Exercise:
What you return must be an exact copy of the lines in the listing below between the line holding "Rendered at 1275 by 1650 pixels." and the line holding "text [150, 1096, 1125, 1436]", inclusive, and nothing more.

Data to process:
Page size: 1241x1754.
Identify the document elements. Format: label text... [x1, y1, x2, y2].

...

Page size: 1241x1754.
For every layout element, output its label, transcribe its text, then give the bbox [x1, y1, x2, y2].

--

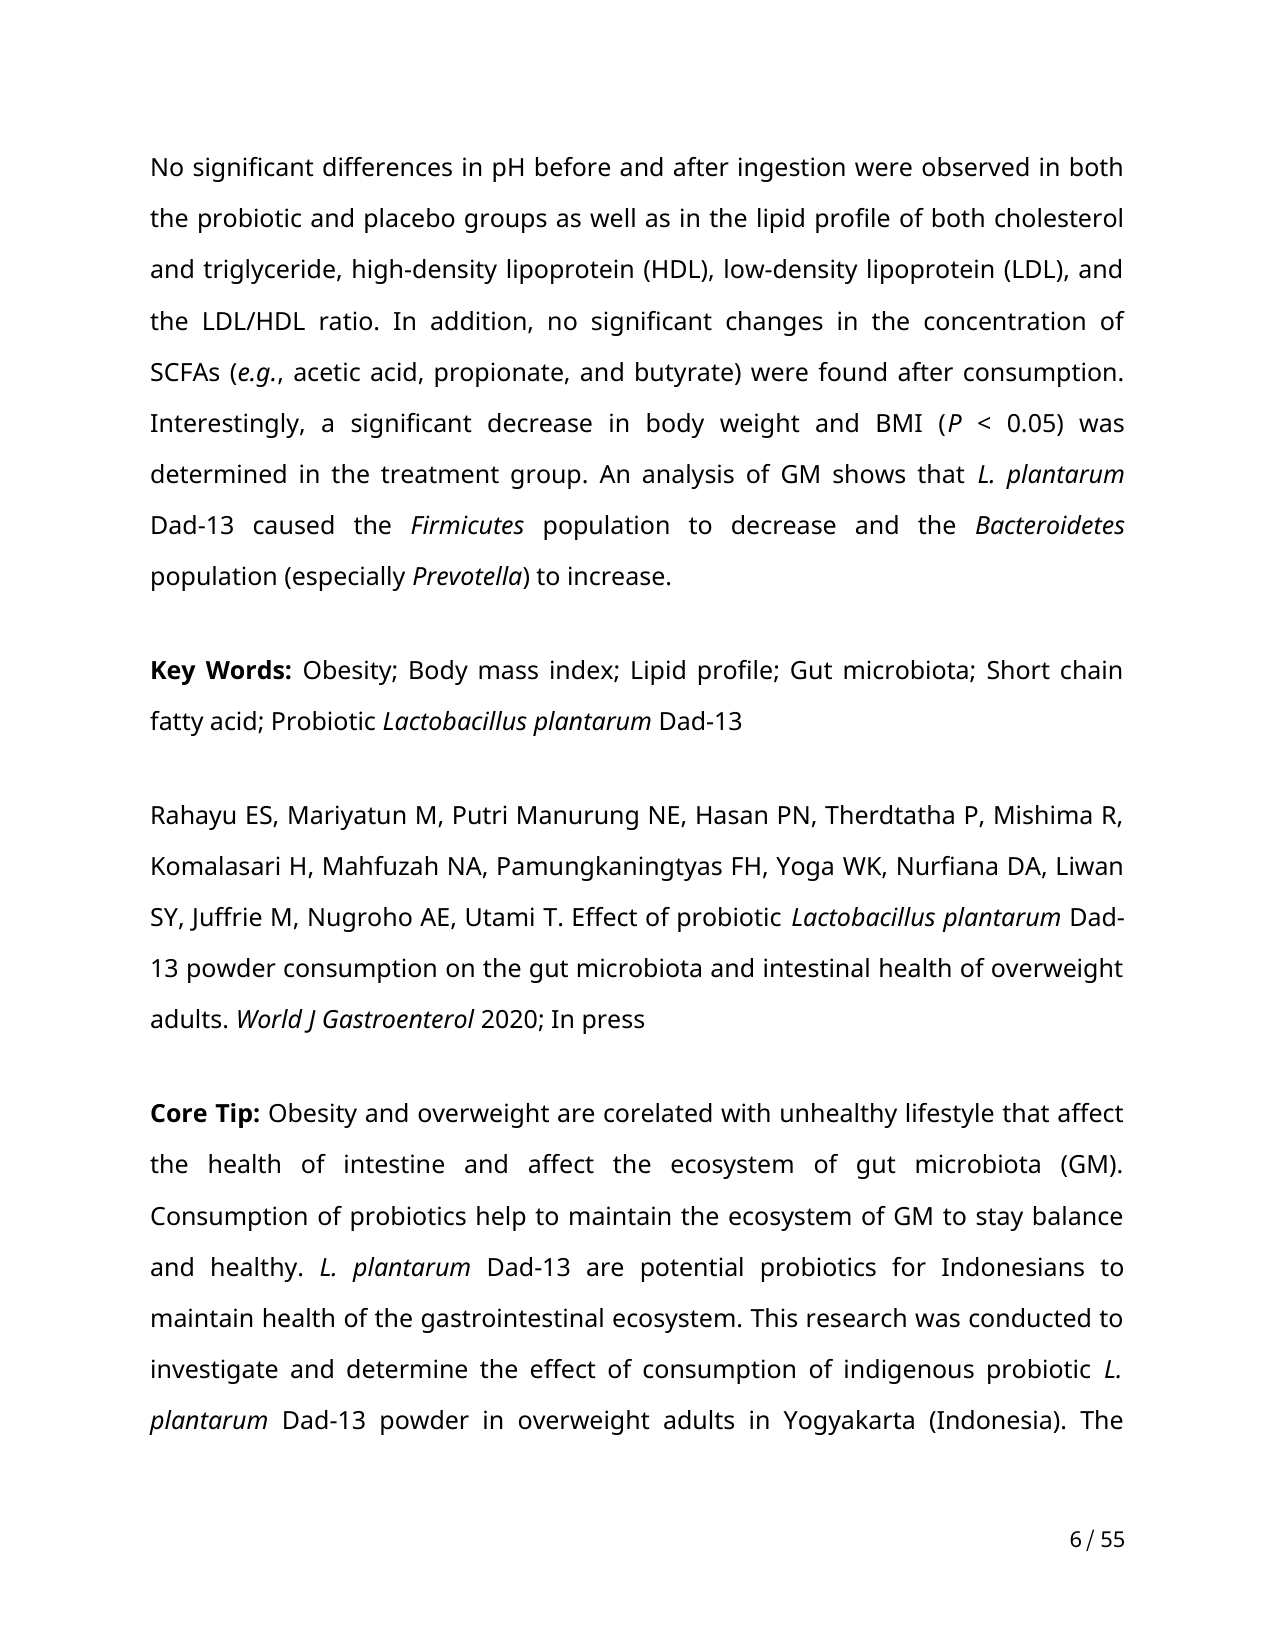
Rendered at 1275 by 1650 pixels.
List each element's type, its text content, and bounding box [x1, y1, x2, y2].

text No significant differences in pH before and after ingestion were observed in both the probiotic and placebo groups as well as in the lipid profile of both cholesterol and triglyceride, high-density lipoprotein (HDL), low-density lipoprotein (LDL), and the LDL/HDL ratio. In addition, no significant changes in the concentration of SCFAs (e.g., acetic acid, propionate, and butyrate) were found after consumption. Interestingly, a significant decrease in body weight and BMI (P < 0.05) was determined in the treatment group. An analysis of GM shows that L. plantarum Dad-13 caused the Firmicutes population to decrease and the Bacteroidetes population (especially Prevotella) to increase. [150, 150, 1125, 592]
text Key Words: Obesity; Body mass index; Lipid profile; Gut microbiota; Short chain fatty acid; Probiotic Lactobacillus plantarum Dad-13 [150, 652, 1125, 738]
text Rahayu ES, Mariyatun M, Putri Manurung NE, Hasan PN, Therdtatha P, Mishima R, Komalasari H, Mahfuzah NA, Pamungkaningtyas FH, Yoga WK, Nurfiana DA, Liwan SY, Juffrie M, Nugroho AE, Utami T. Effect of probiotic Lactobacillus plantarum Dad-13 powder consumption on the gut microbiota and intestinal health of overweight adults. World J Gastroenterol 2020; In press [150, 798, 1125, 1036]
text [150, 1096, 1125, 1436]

Written solution:
Rendered at 1275 by 1650 pixels.
List each element's type, its text content, and bounding box [x1, y1, x2, y2].

text No significant differences in pH before and after ingestion were observed in both the probiotic and placebo groups as well as in the lipid profile of both cholesterol and triglyceride, high-density lipoprotein (HDL), low-density lipoprotein (LDL), and the LDL/HDL ratio. In addition, no significant changes in the concentration of SCFAs (e.g., acetic acid, propionate, and butyrate) were found after consumption. Interestingly, a significant decrease in body weight and BMI (P < 0.05) was determined in the treatment group. An analysis of GM shows that L. plantarum Dad-13 caused the Firmicutes population to decrease and the Bacteroidetes population (especially Prevotella) to increase. [150, 150, 1125, 592]
text Key Words: Obesity; Body mass index; Lipid profile; Gut microbiota; Short chain fatty acid; Probiotic Lactobacillus plantarum Dad-13 [150, 652, 1125, 738]
text Rahayu ES, Mariyatun M, Putri Manurung NE, Hasan PN, Therdtatha P, Mishima R, Komalasari H, Mahfuzah NA, Pamungkaningtyas FH, Yoga WK, Nurfiana DA, Liwan SY, Juffrie M, Nugroho AE, Utami T. Effect of probiotic Lactobacillus plantarum Dad-13 powder consumption on the gut microbiota and intestinal health of overweight adults. World J Gastroenterol 2020; In press [150, 798, 1125, 1036]
text [150, 1096, 1125, 1436]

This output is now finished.